The American audience wasn't ready at that time for the 20-parter but, a decade on, the stand-out dramas - 24, Desperate Housewives, Lost, The Sopranos and now Ugly Betty - all extend a single plot arc across half a year of programmes. HBO's brilliant police procedural The Wire employs novelists, including George Pelecanos and Dennis Lehane, as scriptwriters to achieve a long, chaptered narrative.

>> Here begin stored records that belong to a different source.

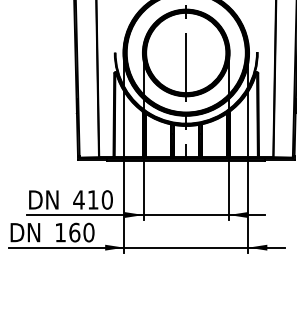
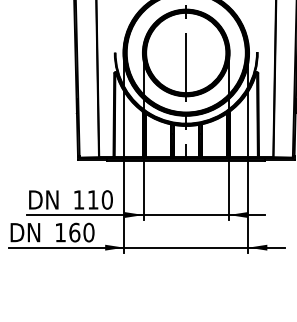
text at (78, 199): 410 -> 110
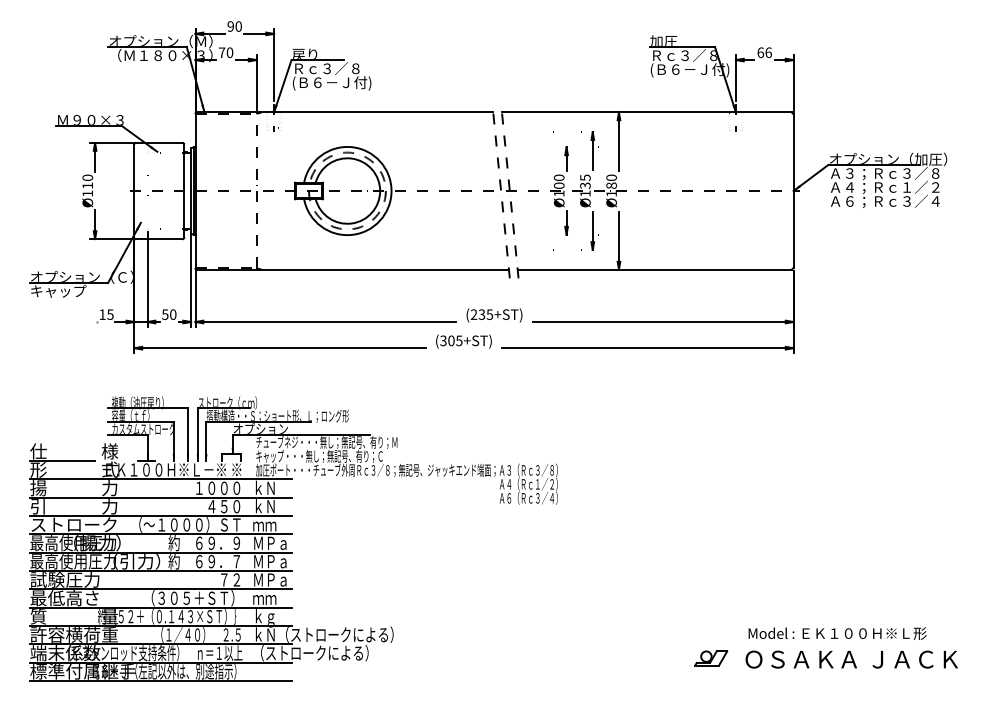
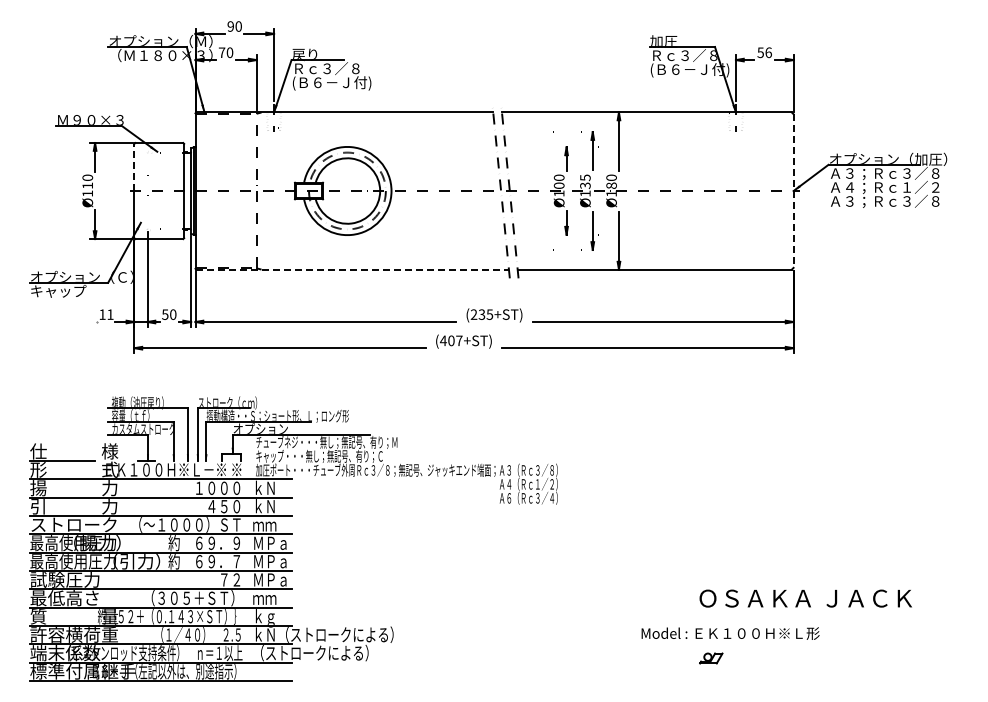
text at (760, 52): 66 -> 56
line at (134, 167): solid -> dashed
line at (793, 191): solid -> dashed
text at (892, 201): Ａ６；Ｒｃ３／４ -> Ａ３；Ｒｃ３／８
line at (353, 269): solid -> dashed
text at (110, 314): 15 -> 11
text at (451, 340): (305+ST) -> (407+ST)
text at (837, 633) position: (837, 633) -> (730, 633)
part at (711, 658) size: 35x17 px -> 25x13 px
text at (851, 659) position: (851, 659) -> (805, 598)
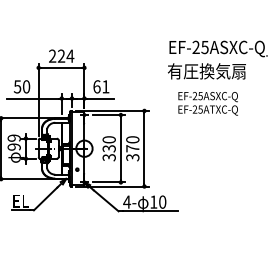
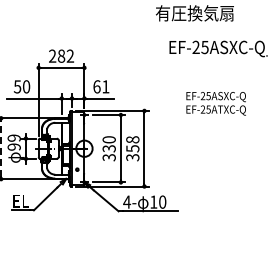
text at (65, 55): 224 -> 282
text at (206, 71) position: (206, 71) -> (194, 13)
text at (207, 103) position: (207, 103) -> (215, 103)
text at (132, 144): 370 -> 358
line at (1, 148): solid -> dashed
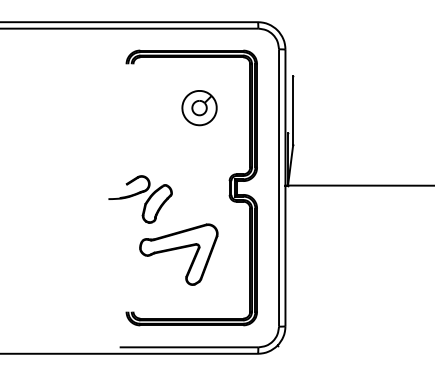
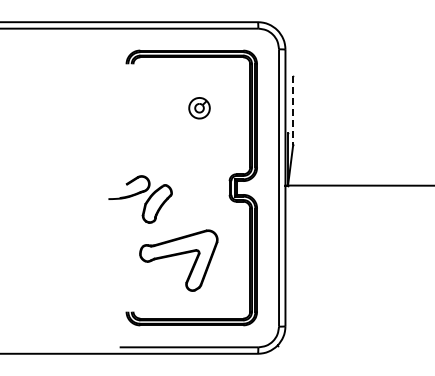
part at (199, 108) size: 37x37 px -> 23x23 px
line at (293, 111): solid -> dashed
part at (178, 254) position: (178, 254) -> (178, 260)
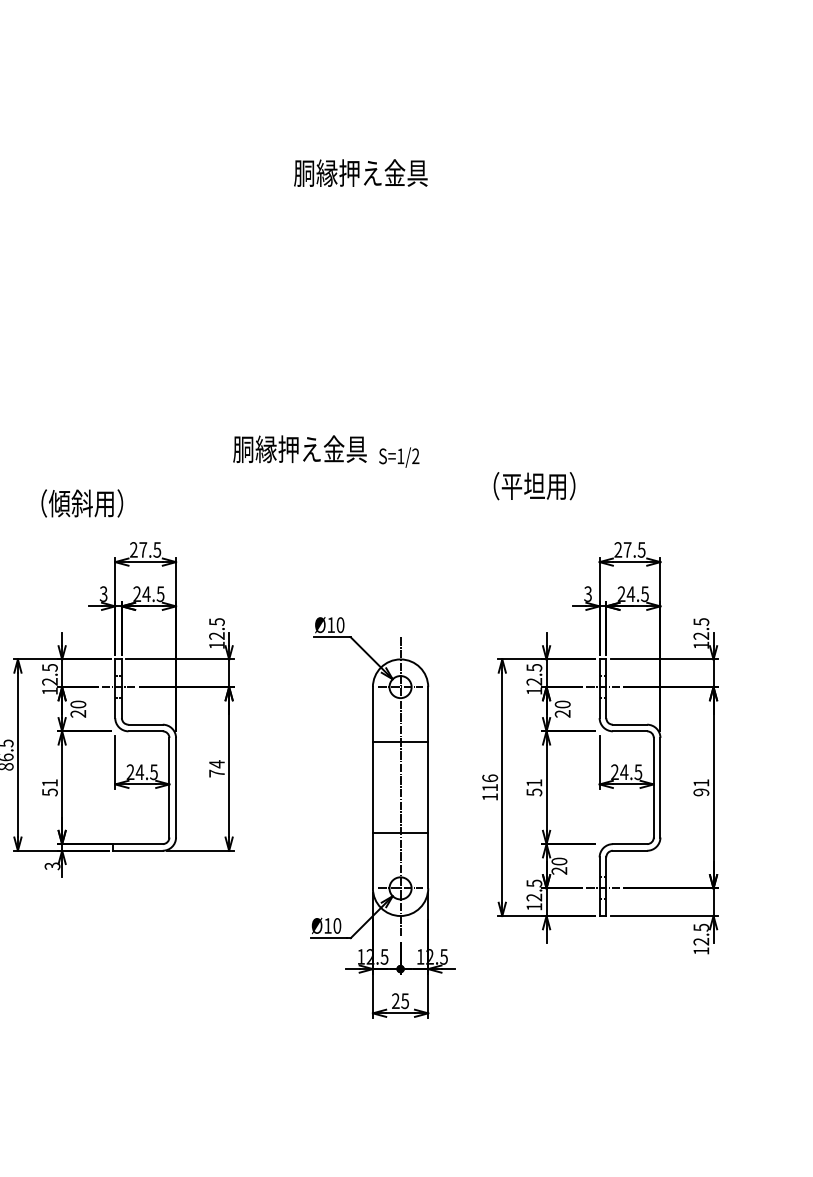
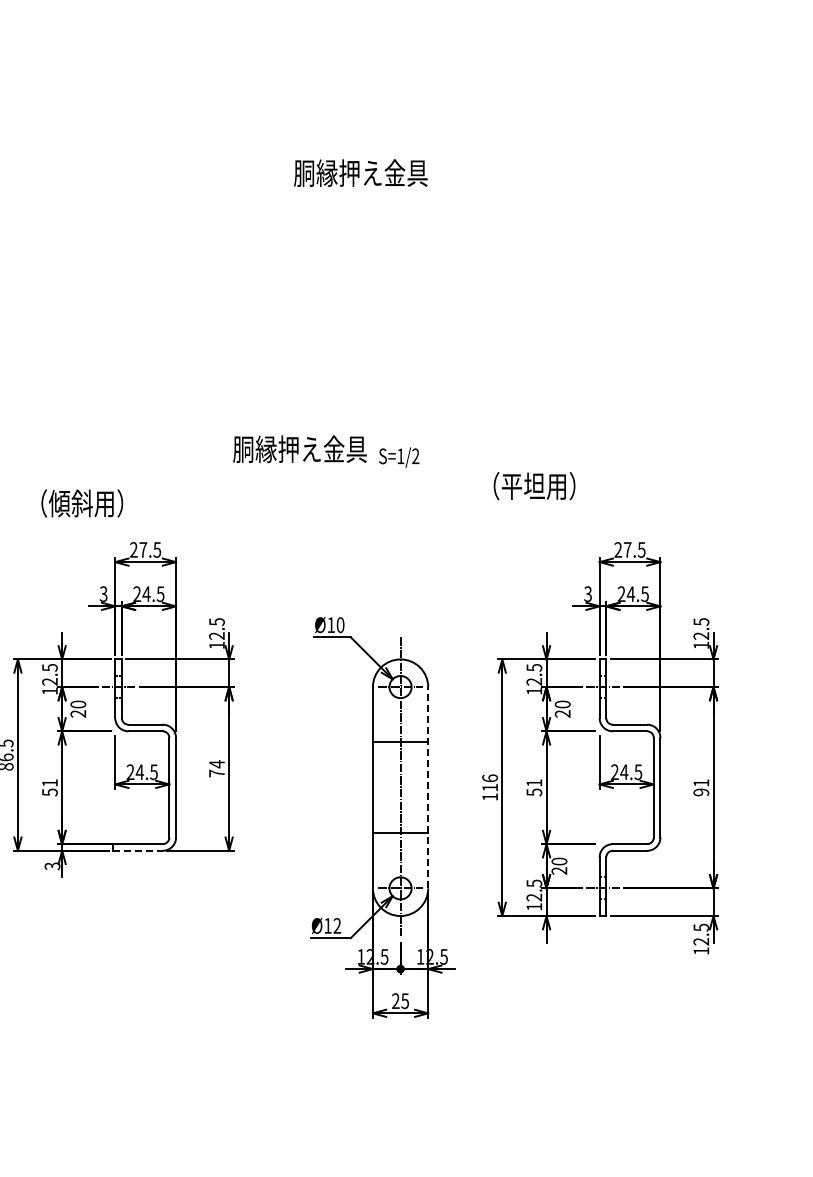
line at (428, 787): solid -> dashed
line at (137, 850): solid -> dashed
text at (337, 925): Ø10 -> Ø12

Ugly Betty is typical of the US television novel in that, while each episode has a new central plotline, the major stories are continuous: Betty's relationship with Daniel, and a possible mystery involving the death of a previous editor. The paradox of this new style of television, though, is that series aspiring to tell their stories over a longer time often involve dramatic scenarios with limited potential to develop. In Lost, plane-crash passengers are stranded on an island; in Ugly Betty, a young woman has got the wrong job. These are situations so static they initially seem more suited to a sitcom, the most repetitive kind of fiction, rather than a form that seeks to bring the expansiveness of the Victorian novel to the screen. So, just as Lost has always suffered a tension over how long its survivors could hang on without being found, Ugly Betty is haunted from its opening episode by the question of when the central character will submit to a makeover. But, in resolving these strains, both shows would destroy their central premise.